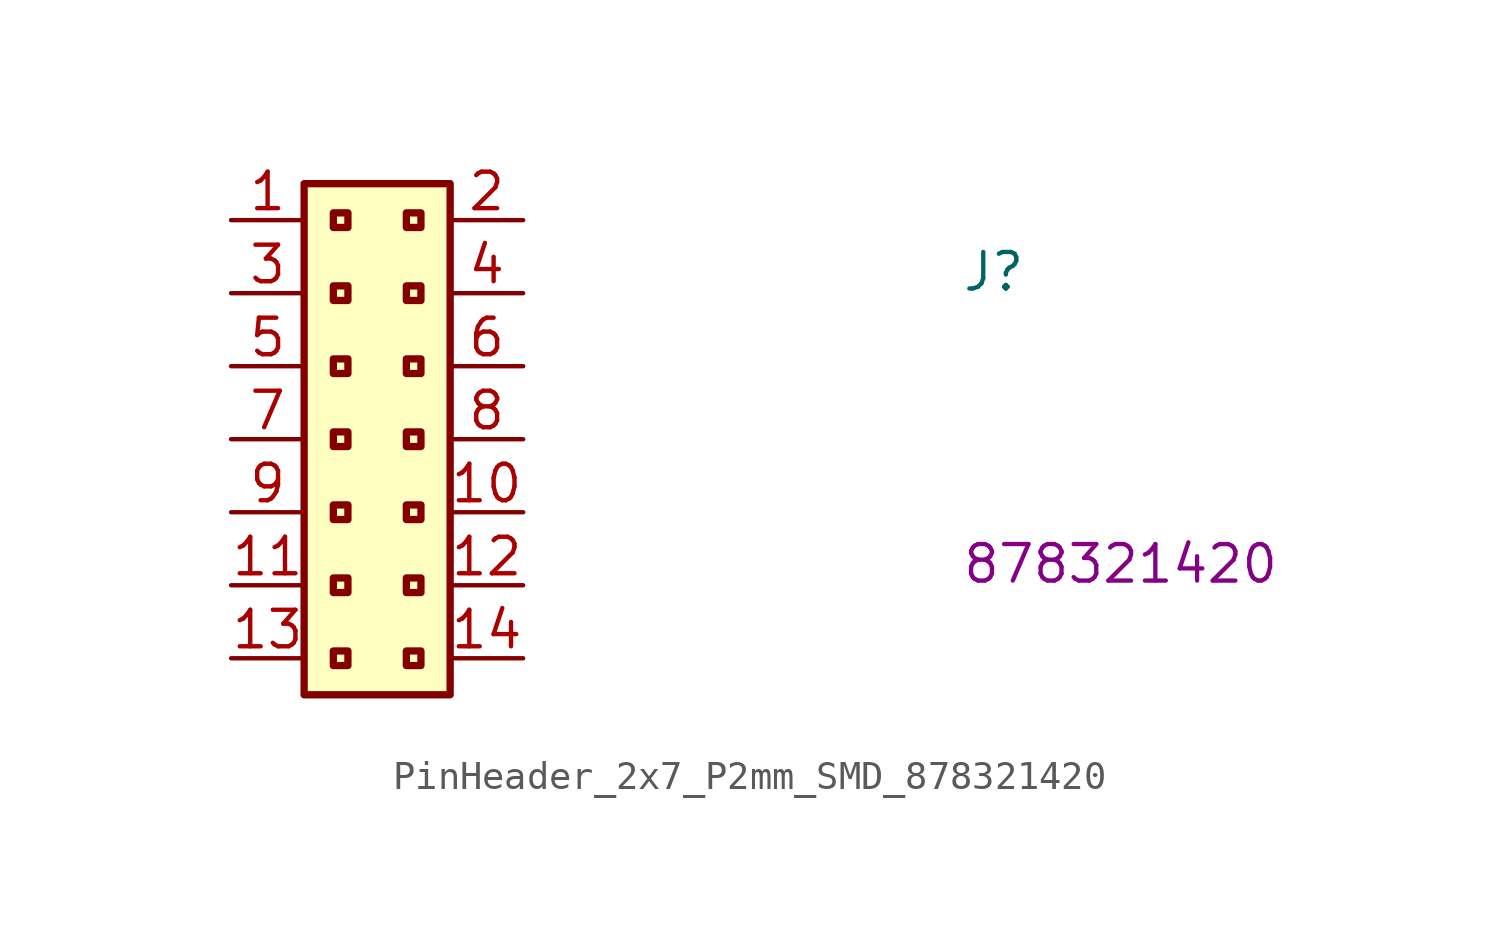
<source format=kicad_sym>
(kicad_symbol_lib
  (version 20220914)
  (generator kicad_symbol_editor)
  (symbol "PinHeader_2x7_P2mm_SMD_878321420"
    (property "Reference" "J"
      (at 25.4 -2.54 0)
      (effects (font (size 1.27 1.27) (thickness 0.15)) (justify left bottom)))
    (property "MPN" "878321420"
      (at 25.4 -12.7 0)
      (effects (font (size 1.27 1.27) (thickness 0.15)) (justify left bottom)))
    (symbol "PinHeader_2x7_P2mm_SMD_878321420_1_1"
      (rectangle (start 2.54 1.27) (end 7.62 -16.51) (stroke (width 0.254) (type default)) (fill (type background)))
      (rectangle (start 3.556 -14.986) (end 4.064 -15.494) (stroke (width 0.254) (type default)) (fill (type background)))
      (rectangle (start 3.556 -12.446) (end 4.064 -12.954) (stroke (width 0.254) (type default)) (fill (type background)))
      (rectangle (start 3.556 -9.906) (end 4.064 -10.414) (stroke (width 0.254) (type default)) (fill (type background)))
      (rectangle (start 3.556 -7.366) (end 4.064 -7.874) (stroke (width 0.254) (type default)) (fill (type background)))
      (rectangle (start 3.556 -4.826) (end 4.064 -5.334) (stroke (width 0.254) (type default)) (fill (type background)))
      (rectangle (start 3.556 -2.286) (end 4.064 -2.794) (stroke (width 0.254) (type default)) (fill (type background)))
      (rectangle (start 3.556 0.254) (end 4.064 -0.254) (stroke (width 0.254) (type default)) (fill (type background)))
      (rectangle (start 6.096 -14.986) (end 6.604 -15.494) (stroke (width 0.254) (type default)) (fill (type background)))
      (rectangle (start 6.096 -12.446) (end 6.604 -12.954) (stroke (width 0.254) (type default)) (fill (type background)))
      (rectangle (start 6.096 -9.906) (end 6.604 -10.414) (stroke (width 0.254) (type default)) (fill (type background)))
      (rectangle (start 6.096 -7.366) (end 6.604 -7.874) (stroke (width 0.254) (type default)) (fill (type background)))
      (rectangle (start 6.096 -4.826) (end 6.604 -5.334) (stroke (width 0.254) (type default)) (fill (type background)))
      (rectangle (start 6.096 -2.286) (end 6.604 -2.794) (stroke (width 0.254) (type default)) (fill (type background)))
      (rectangle (start 6.096 0.254) (end 6.604 -0.254) (stroke (width 0.254) (type default)) (fill (type background)))
      (pin passive line (at 0 0 0) (length 2.54) (name "~" (effects (font (size 1.27 1.27)))) (number "1" (effects (font (size 1.27 1.27)))))
      (pin passive line (at 10.16 -10.16 180) (length 2.54) (name "~" (effects (font (size 1.27 1.27)))) (number "10" (effects (font (size 1.27 1.27)))))
      (pin passive line (at 0 -12.7 0) (length 2.54) (name "~" (effects (font (size 1.27 1.27)))) (number "11" (effects (font (size 1.27 1.27)))))
      (pin passive line (at 10.16 -12.7 180) (length 2.54) (name "~" (effects (font (size 1.27 1.27)))) (number "12" (effects (font (size 1.27 1.27)))))
      (pin passive line (at 0 -15.24 0) (length 2.54) (name "~" (effects (font (size 1.27 1.27)))) (number "13" (effects (font (size 1.27 1.27)))))
      (pin passive line (at 10.16 -15.24 180) (length 2.54) (name "~" (effects (font (size 1.27 1.27)))) (number "14" (effects (font (size 1.27 1.27)))))
      (pin passive line (at 10.16 0 180) (length 2.54) (name "~" (effects (font (size 1.27 1.27)))) (number "2" (effects (font (size 1.27 1.27)))))
      (pin passive line (at 0 -2.54 0) (length 2.54) (name "~" (effects (font (size 1.27 1.27)))) (number "3" (effects (font (size 1.27 1.27)))))
      (pin passive line (at 10.16 -2.54 180) (length 2.54) (name "~" (effects (font (size 1.27 1.27)))) (number "4" (effects (font (size 1.27 1.27)))))
      (pin passive line (at 0 -5.08 0) (length 2.54) (name "~" (effects (font (size 1.27 1.27)))) (number "5" (effects (font (size 1.27 1.27)))))
      (pin passive line (at 10.16 -5.08 180) (length 2.54) (name "~" (effects (font (size 1.27 1.27)))) (number "6" (effects (font (size 1.27 1.27)))))
      (pin passive line (at 0 -7.62 0) (length 2.54) (name "~" (effects (font (size 1.27 1.27)))) (number "7" (effects (font (size 1.27 1.27)))))
      (pin passive line (at 10.16 -7.62 180) (length 2.54) (name "~" (effects (font (size 1.27 1.27)))) (number "8" (effects (font (size 1.27 1.27)))))
      (pin passive line (at 0 -10.16 0) (length 2.54) (name "~" (effects (font (size 1.27 1.27)))) (number "9" (effects (font (size 1.27 1.27))))))))
</source>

**PROBLEM**
Using the entries above, output exactly the lines between the line holding "(at 25.4 -12.7 0)" and the line holding "(rectangle (start 3.556 0.254)", end lines included, and nothing more.

**OUTPUT OF THE TASK**
      (at 25.4 -12.7 0)
      (effects (font (size 1.27 1.27) (thickness 0.15)) (justify left bottom)))
    (symbol "PinHeader_2x7_P2mm_SMD_878321420_1_1"
      (rectangle (start 2.54 1.27) (end 7.62 -16.51) (stroke (width 0.254) (type default)) (fill (type background)))
      (rectangle (start 3.556 -14.986) (end 4.064 -15.494) (stroke (width 0.254) (type default)) (fill (type background)))
      (rectangle (start 3.556 -12.446) (end 4.064 -12.954) (stroke (width 0.254) (type default)) (fill (type background)))
      (rectangle (start 3.556 -9.906) (end 4.064 -10.414) (stroke (width 0.254) (type default)) (fill (type background)))
      (rectangle (start 3.556 -7.366) (end 4.064 -7.874) (stroke (width 0.254) (type default)) (fill (type background)))
      (rectangle (start 3.556 -4.826) (end 4.064 -5.334) (stroke (width 0.254) (type default)) (fill (type background)))
      (rectangle (start 3.556 -2.286) (end 4.064 -2.794) (stroke (width 0.254) (type default)) (fill (type background)))
      (rectangle (start 3.556 0.254) (end 4.064 -0.254) (stroke (width 0.254) (type default)) (fill (type background)))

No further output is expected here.